It’s common to blame the woes of the current generation of teens and younger kids on their teachers. Not entirely without reason — there are too many numpties who opt for teaching because they’re too dumb to do anything else. Unscrupulous universities have steadily lowered requirements for undergraduate teaching students. Some teachers are quite plainly green-left zealots using their classrooms as bully pulpits.
But that’s a gross slur on a great many intelligent, dedicated teachers — who are being steadily driven out of the system in despair.
A young man of my acquaintance is currently pursuing post-graduate teaching qualifications. He is passionate and dedicated to the idea — although that idealism is fast fading. The first blow to his dream of being a teacher was studying teaching. None of it was practical, he said: nothing about planning a lesson or running a classroom. But it is almost wall-to-wall Marxist theory on gender and race.
As he’s perused teacher’s discussion boards, he’s been even more depressed by the number of experienced teachers who say they’re leaving the profession in despair. Their overwhelming complaint?
It’s not education any more — it’s re-education.
This is in Australia, mind.
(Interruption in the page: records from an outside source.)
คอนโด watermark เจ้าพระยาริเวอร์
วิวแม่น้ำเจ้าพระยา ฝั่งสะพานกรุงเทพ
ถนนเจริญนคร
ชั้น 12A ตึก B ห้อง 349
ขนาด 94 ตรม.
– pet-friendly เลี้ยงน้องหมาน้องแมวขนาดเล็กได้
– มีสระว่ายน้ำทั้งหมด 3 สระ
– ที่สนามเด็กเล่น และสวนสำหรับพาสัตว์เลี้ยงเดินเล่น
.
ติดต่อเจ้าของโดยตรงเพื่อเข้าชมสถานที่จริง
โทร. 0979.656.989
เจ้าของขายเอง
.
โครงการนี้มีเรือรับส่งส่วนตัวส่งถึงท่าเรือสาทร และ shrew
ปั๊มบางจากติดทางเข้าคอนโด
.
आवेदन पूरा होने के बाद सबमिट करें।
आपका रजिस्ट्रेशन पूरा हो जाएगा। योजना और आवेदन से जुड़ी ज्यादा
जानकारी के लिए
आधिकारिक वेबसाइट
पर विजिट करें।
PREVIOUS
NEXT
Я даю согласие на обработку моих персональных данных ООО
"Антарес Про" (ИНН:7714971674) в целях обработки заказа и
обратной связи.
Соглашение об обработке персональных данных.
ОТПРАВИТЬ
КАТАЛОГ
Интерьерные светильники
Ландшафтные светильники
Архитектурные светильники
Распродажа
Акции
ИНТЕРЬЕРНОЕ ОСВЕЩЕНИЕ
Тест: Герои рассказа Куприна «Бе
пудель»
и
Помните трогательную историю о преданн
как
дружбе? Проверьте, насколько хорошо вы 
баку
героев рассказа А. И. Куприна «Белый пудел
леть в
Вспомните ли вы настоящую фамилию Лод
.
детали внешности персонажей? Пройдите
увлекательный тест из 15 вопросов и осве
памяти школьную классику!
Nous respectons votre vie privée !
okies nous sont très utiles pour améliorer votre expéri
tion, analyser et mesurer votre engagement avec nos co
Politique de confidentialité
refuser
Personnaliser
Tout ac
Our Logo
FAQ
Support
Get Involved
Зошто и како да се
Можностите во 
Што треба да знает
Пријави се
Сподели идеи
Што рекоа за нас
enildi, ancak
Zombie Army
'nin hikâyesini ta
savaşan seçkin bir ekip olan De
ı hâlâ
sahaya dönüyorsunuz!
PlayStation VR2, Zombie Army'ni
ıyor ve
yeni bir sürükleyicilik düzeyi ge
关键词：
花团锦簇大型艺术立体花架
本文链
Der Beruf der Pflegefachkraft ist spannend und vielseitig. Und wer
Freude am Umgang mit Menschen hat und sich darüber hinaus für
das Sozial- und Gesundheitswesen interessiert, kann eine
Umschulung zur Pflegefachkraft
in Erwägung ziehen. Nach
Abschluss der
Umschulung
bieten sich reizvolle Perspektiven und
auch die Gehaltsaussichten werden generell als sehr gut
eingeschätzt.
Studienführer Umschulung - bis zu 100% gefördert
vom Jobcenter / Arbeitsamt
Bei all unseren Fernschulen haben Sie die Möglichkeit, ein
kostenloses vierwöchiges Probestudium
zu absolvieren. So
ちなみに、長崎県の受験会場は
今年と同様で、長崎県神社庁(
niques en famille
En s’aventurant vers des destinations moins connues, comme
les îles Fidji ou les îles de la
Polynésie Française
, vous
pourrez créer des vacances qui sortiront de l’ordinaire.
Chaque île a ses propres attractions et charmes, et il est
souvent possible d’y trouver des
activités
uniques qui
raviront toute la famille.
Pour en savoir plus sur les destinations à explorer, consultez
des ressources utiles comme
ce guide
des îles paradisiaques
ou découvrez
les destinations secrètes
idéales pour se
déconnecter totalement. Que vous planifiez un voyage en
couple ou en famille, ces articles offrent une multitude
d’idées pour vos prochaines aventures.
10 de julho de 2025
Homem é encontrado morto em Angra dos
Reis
In the US, the Long March through the institution of education bureaucracy is even further advanced.
The results of federal control of our children’s education, any federal control—including the egregious Common Core—have been nothing short of horrendous. The U.S. public educational system, once the envy of the world, is a disgrace, run from above by people who would never think of sending their children to public schools, but are certain about exactly how we should run them.
When despairing teachers in Australia talk about “re-education”, they mean exactly that: curriculum control and education bureaucracy have been thoroughly captured by Marxist theorists, determined to make the nation’s children in their own image of the New Man.
This begins in our kindergartens, where 5-year-olds are taught the likes of critical race theory (overtly or covertly) or explained the intricacies of transgenderism before they have the faintest idea of how to read or add and subtract.
In classrooms today, teachers no longer teach. They read from preplanned syllabi as if they were robots. These syllabi, often filled with carefully crafted left-wing gibberish, are intended to make sure our children get a “proper” education, but they actually do just the opposite: cut off communication between student and teacher.
Much of that is unfair on the teachers themselves. If that’s the way our classrooms are run, it’s because it’s the way they’re told to run by the education bureaucracy.
It’s not all the fault of Marxist ideologues, either. The grimmest fact of the Long March is how leftist activism has fused with the bureaucratism of 80s neo-Liberalism. Education has become the kingdom of clipboard-tickers and KPI-meeters. Their archetype is the vile Dolores Umbridge, of the Harry Potter novels (the film version was far too sanitised compared to the written character).
Instead of imparting information or actually teaching, that function is left to highly manipulated technology in the form of iPads and the like that are given to students from kindergarten onward. The outgrowth of that is what I wrote about the other day—that 5-year-olds are putatively taught to read via “The GayBCs,” including N is for nonbinary, T is for trans, and so forth.
And don’t get me started on teachers unions, which are a conspiracy to preserve this system and exercise unfair leverage against taxpayers and parents who can only respond to their demands through politicians years after the fact.
Teachers unions are the industrial wing of the left. They are some of the biggest financial supporters of the Democrats in the US, and Labor in Australia. When Julia Gillard became prime minister, an old teacher of my acquaintance (one who’d got out of the profession, seeing what was coming) recognised her “type” immediately: “I got out of teaching because of teacher’s union arseholes like that,” he groused.
I say that even though I believe that the greatest people alive are the best teachers, worthy of more respect than anybody, national treasures, in essence.
The Epoch Times
If only they were allowed to actually teach, without an army of Umbridges in the teacher’s unions and education bureaucracy tying their hands and smothering the minds of their students.